4-7 juil. 2016 Mons (Belgique)
L'inflation des stages, une composante et un symbole des apories de la société française
Dominique Glaymann  1@  
1 : Laboratoire interdisciplinaire d'étude du politique Hannah Arendt Paris Est EA 7373  (Lipha Paris Est)  -  Site web
Upec et Upem
Université de Créteil Bâtiment T Bureau 131 61 avenue du Général de Gaulle 94000 Créteil -  France

Sans donner dans l'idéologie décliniste, force est de noter que la société française accumule des difficultés à résoudre un certain nombre de problèmes en matière d'emploi, d'insertion professionnelle et de formation. Non seulement la relation formation/emploi demeure « introuvable » (Tanguy, 1986 ; Vincens, 2005), mais on observe l'inefficacité récurrente des solutions imaginées pour traiter le chômage de masse durable et plus spécifiquement le chômage des jeunes à leur sortie de formation initiale.

Nous nous proposons alors de chercher des éléments de réponse à trois questions : Pourquoi un recours très fréquent aux stages a-t-il constitué l'une des voies privilégiées pour améliorer l'insertion des futurs diplômés ? Dans quelle mesure les conséquences de ces choix sont-elles éloignées des objectifs recherchés ? Jusqu'à quel point l'incapacité à améliorer e cette façon l'emploi des jeunes est-elle une spécificité française ? Au passage, nous serons amenés à questionner la pertinence de l'objectif de professionnalisation et l'efficacité des moyens mis en œuvre.
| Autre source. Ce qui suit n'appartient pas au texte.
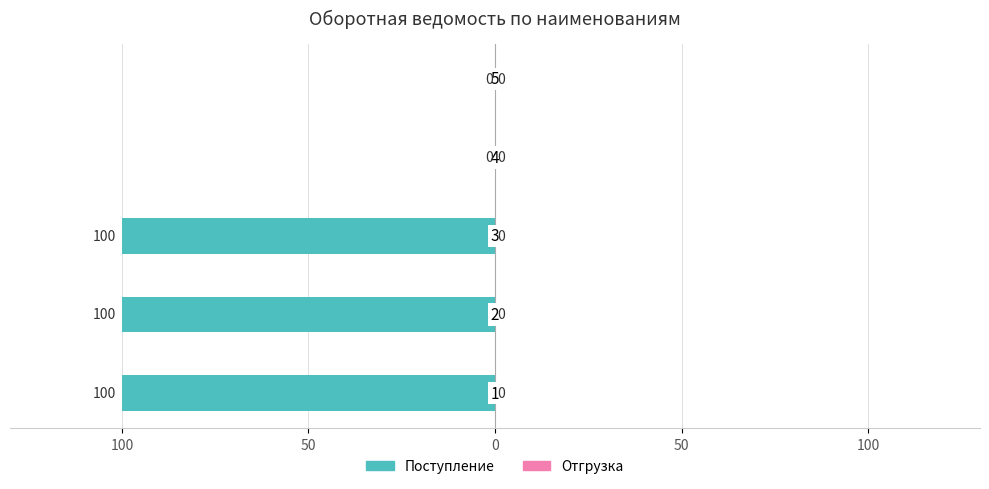

Are the bars horizontal?

Yes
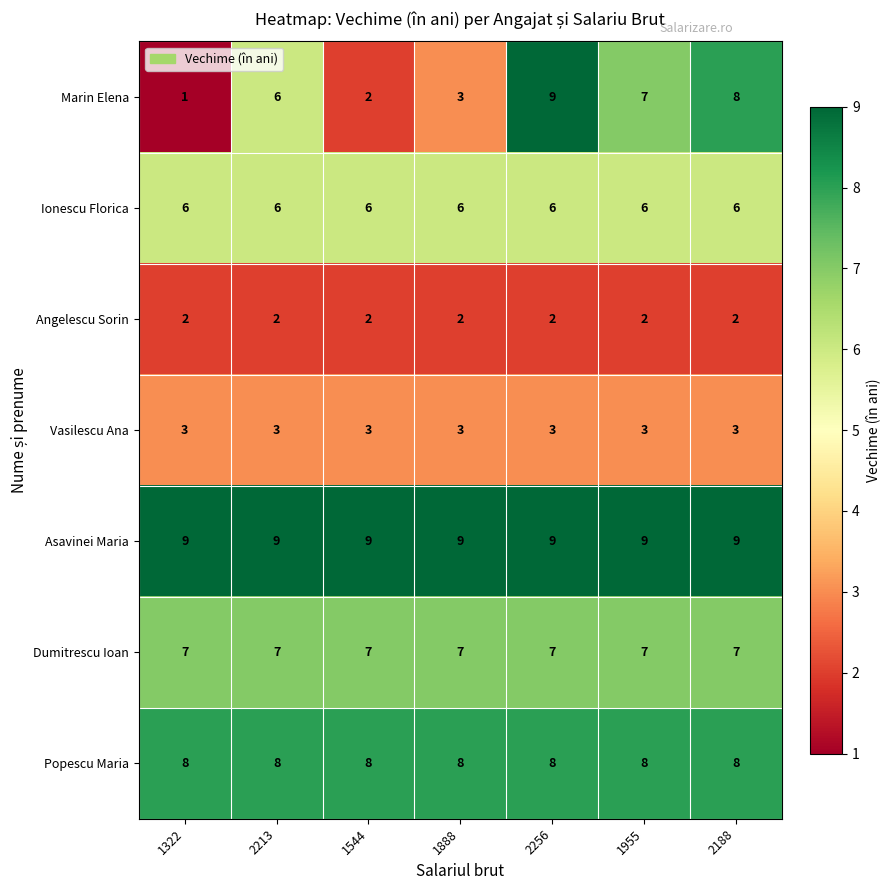

What is the spread (max minus min) of values at 1888?

7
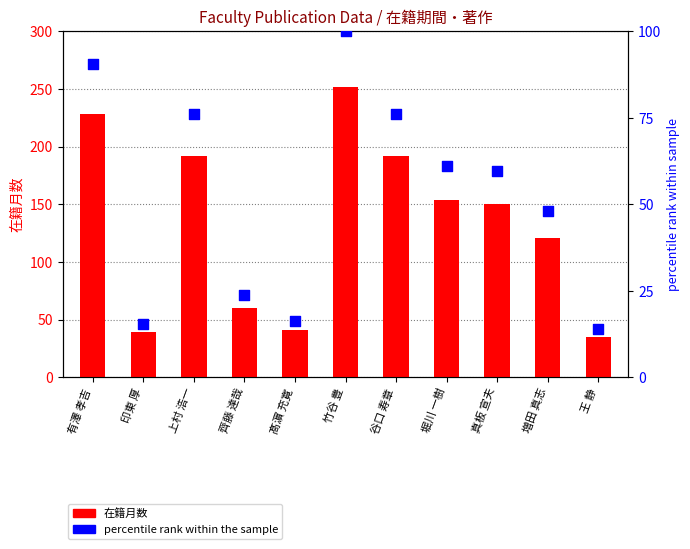

What is the total value across all series at 齊藤 達哉?

83.8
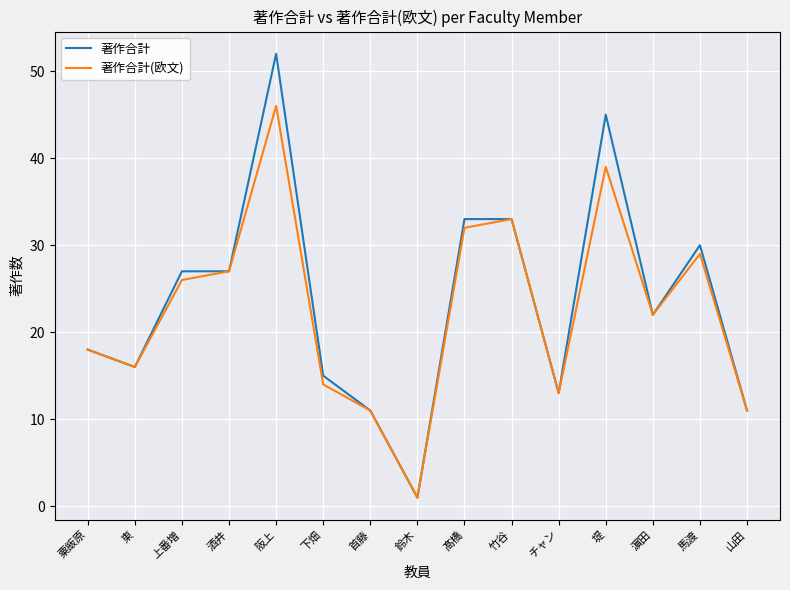

Rank the series by their maximum value, from lowest to highest.

著作合計(欧文), 著作合計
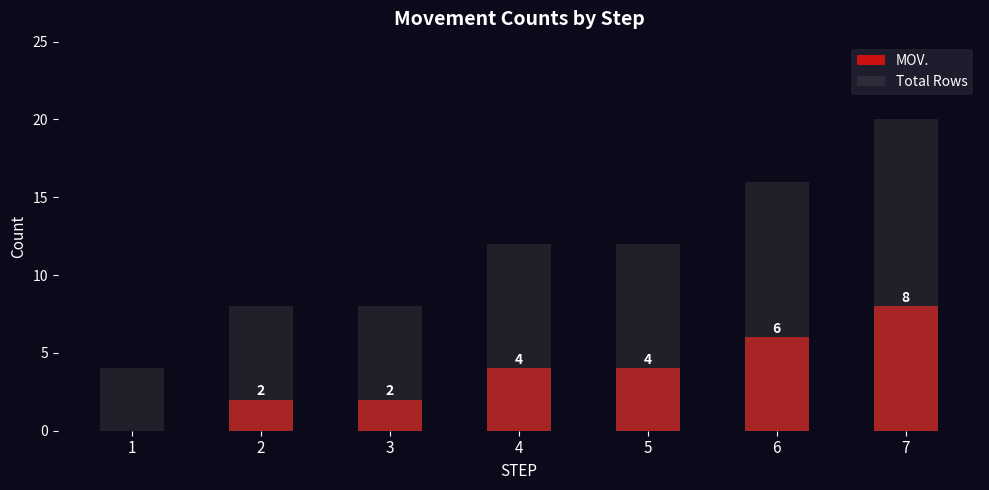

At which label is Total Rows closest to 12?

4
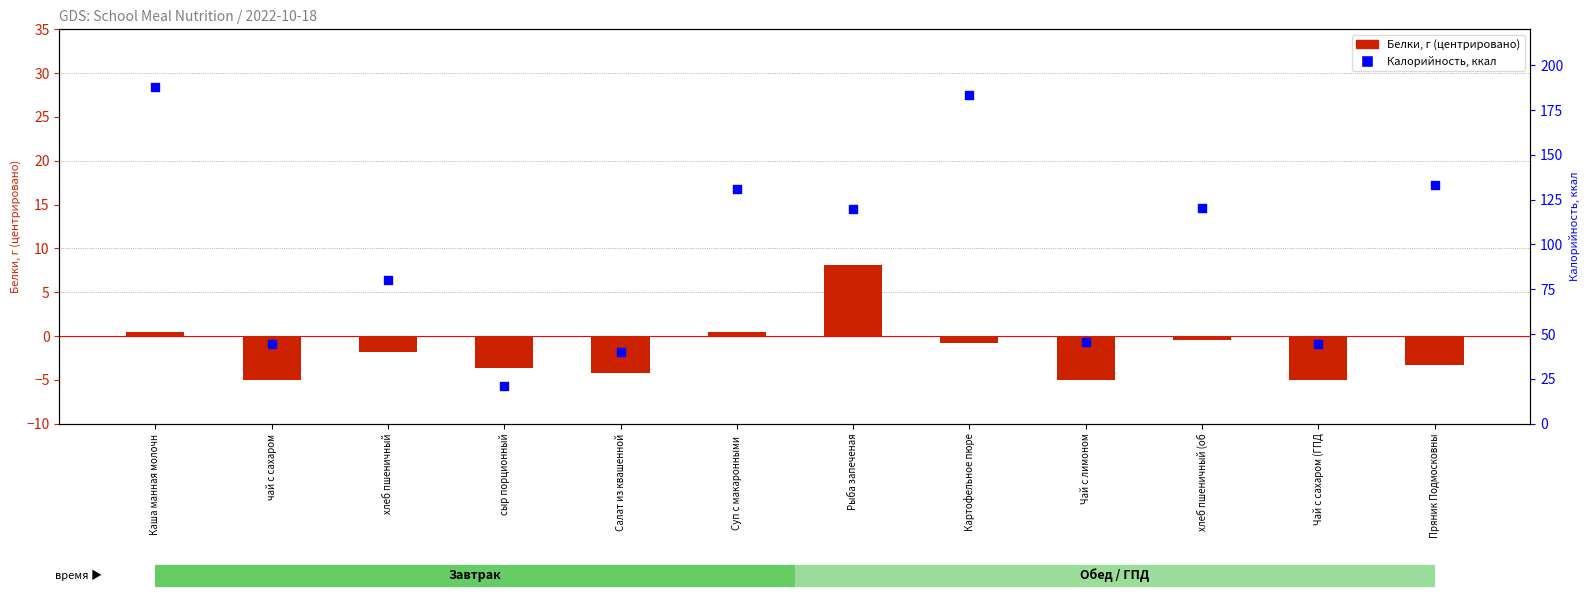

What are all the series names shown in the legend?

Белки (центр.), Калорийность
Dispositif pédagogique potentiellement très fécond, le stage a fait en France l'objet d'une instrumentalisation de plus en plus répandue au service d'une professionnalisation des études présentée comme un objectif majeur (Rose, 2014), notamment après que la loi LRU de 2007 l'ait promue au rang des missions explicités de l'enseignement supérieur.

Si nous pensons que des stages correctement pensés, organisés, encadrés, évalués et analysés peuvent enrichir la formation académique, dynamiser la socialisation et alimenter la construction des projets et des réseaux professionnels, nous ajoutons que cette perspective suppose une qualité des stages et donc le recours à d'importants moyens qu'il est inutile et impossible de multiplier en nombre et en durée. Or, confrontés à une demande sociale parfaitement légitime face aux difficultés d'entrée et surtout de stabilisation des jeunes diplômés dans l'entrée, les pouvoirs publics ont, dans une vision court-termiste (Rosa, 2010), laissé faire puis incité l'essaimage des stages dans les cursus scolaires et universitaires, ce qui a alimenté une série d'effets nocifs aux niveaux de la formation, de l'insertion et de l'emploi des jeunes générations.

Ce questionnement nous conduira à montrer dans cette communication les gâchis auxquels conduit une gouvernance publique et privée de l'emploi, de la formation et de la relation formation/emploi basée sur des diagnostics mal posés, des solutions mal adaptées et des conséquences mal mesurées : gâchis du potentiel que constitue une jeunesse nombreuse et éduquée pour construire une société et une économie « de la connaissance » (UE, 1996), gâchis de dépenses publiques qui ne résolvent pas les problèmes qu'ils sont censés traiter, gâchis des stages qui en viennent pour beaucoup à être des pertes de temps et/ou des destructions d'emploi (à travers la substitution stages/emplois).

Un premier objectif de cette intervention est de réfléchir, à travers le cas des stages, à 40 ans d'incapacité de la société française à résoudre cet ensemble de problèmes sociaux, économiques et politiques pourtant cruciaux pour le vivre-ensemble. Le second objectif sera de confronter au cours du symposium cette réalité à des exemples étrangers pour interroger le caractère plus ou moins exceptionnel de la France en la matière et pour chercher des solutions plus fécondes.

 

Références

Rosa H. (2010). Accélération. Une critique sociale du temps. Paris : La Découverte.

Rose J. (2014). Mission insertion. Un défi pour les universités. Rennes : PUR.

Tanguy L. (Ed.). (1986). L'introuvable relation formation-emploi : un état des recherches en France. Paris : La documentation Française.

Union Européenne (1996), « Enseigner et apprendre : vers la société cognitive », Livre blanc.

Vincens J. (2005). « L'adéquation formation-emploi » in J.-F. Giret et al. Des formations pour quels emplois ? Paris : La Découverte, 149-162.